What are the pain points of deploying Swift on Server applications?

@doctorj I hope I’m not too late, but you know holidays. I’ve been running several Swift on the server components and here are my top 4:

  • Build times, compute and memory footprint during build are astronomical. Swift components are costing us 3x more than JVM/Kotlin components and 10x more than Rust/Go components to build. It’s really quite expensive to run Swift on the server.

  • Limited supported platforms e.g. what about Debian or BSD or Fedora etc. It’s also misleading that development and production platforms are not the same. Creating custom Docker images is not easy with dependencies, build times, and the resulting image sizes are gigantic - we actually pay for storage and egress for our container repositories.

  • Developing for the server on macOS is a huge pain in two main areas: 1) the overlapping types with iOS/macOS frameworks (e.g. Crypto) makes it impossible to know if what builds on macOS will build and even run on some Linux environment. Others have already mentioned the pain of FoundationEssentials, networking etc. 2) As a result of the previous, the ecosystem of Swift packages is full of libraries which although claiming support for server/linux targets, do not actually (correctly) support that.

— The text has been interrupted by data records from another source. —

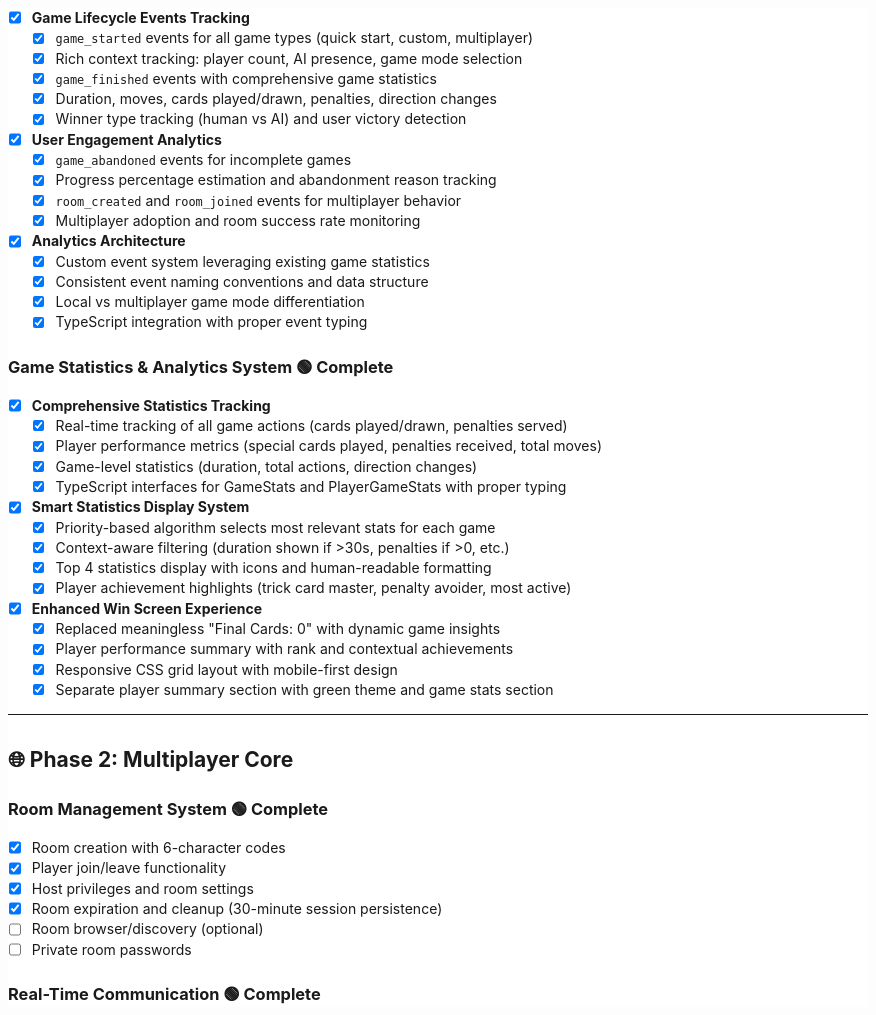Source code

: - [x] **Game Lifecycle Events Tracking**
  - [x] `game_started` events for all game types (quick start, custom, multiplayer)
  - [x] Rich context tracking: player count, AI presence, game mode selection
  - [x] `game_finished` events with comprehensive game statistics
  - [x] Duration, moves, cards played/drawn, penalties, direction changes
  - [x] Winner type tracking (human vs AI) and user victory detection

- [x] **User Engagement Analytics**
  - [x] `game_abandoned` events for incomplete games
  - [x] Progress percentage estimation and abandonment reason tracking
  - [x] `room_created` and `room_joined` events for multiplayer behavior
  - [x] Multiplayer adoption and room success rate monitoring

- [x] **Analytics Architecture**
  - [x] Custom event system leveraging existing game statistics
  - [x] Consistent event naming conventions and data structure
  - [x] Local vs multiplayer game mode differentiation
  - [x] TypeScript integration with proper event typing

### Game Statistics & Analytics System 🟢 Complete

- [x] **Comprehensive Statistics Tracking**
  - [x] Real-time tracking of all game actions (cards played/drawn, penalties served)
  - [x] Player performance metrics (special cards played, penalties received, total moves)
  - [x] Game-level statistics (duration, total actions, direction changes)
  - [x] TypeScript interfaces for GameStats and PlayerGameStats with proper typing

- [x] **Smart Statistics Display System**  
  - [x] Priority-based algorithm selects most relevant stats for each game
  - [x] Context-aware filtering (duration shown if >30s, penalties if >0, etc.)
  - [x] Top 4 statistics display with icons and human-readable formatting
  - [x] Player achievement highlights (trick card master, penalty avoider, most active)

- [x] **Enhanced Win Screen Experience**
  - [x] Replaced meaningless "Final Cards: 0" with dynamic game insights
  - [x] Player performance summary with rank and contextual achievements
  - [x] Responsive CSS grid layout with mobile-first design
  - [x] Separate player summary section with green theme and game stats section

---

## 🌐 Phase 2: Multiplayer Core

### Room Management System 🟢 Complete

- [x] Room creation with 6-character codes
- [x] Player join/leave functionality
- [x] Host privileges and room settings
- [x] Room expiration and cleanup (30-minute session persistence)
- [ ] Room browser/discovery (optional)
- [ ] Private room passwords

### Real-Time Communication 🟢 Complete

  • DX around tooling has many papercuts (we see this when onboarding devs coming from more established server language ecosystems). One very prominent point is, well, IDE - Xcode is great for apps but positively hostile for server apps. There is VSCode but beyond that it’s hard to configure proper language server support (e.g. say one is using Zed, or vim/emacs inspired setup), get hints about supported targets for specific functions, running tests, visualising test results in existing systems, integrating with vulnerability/security scanning tools etc.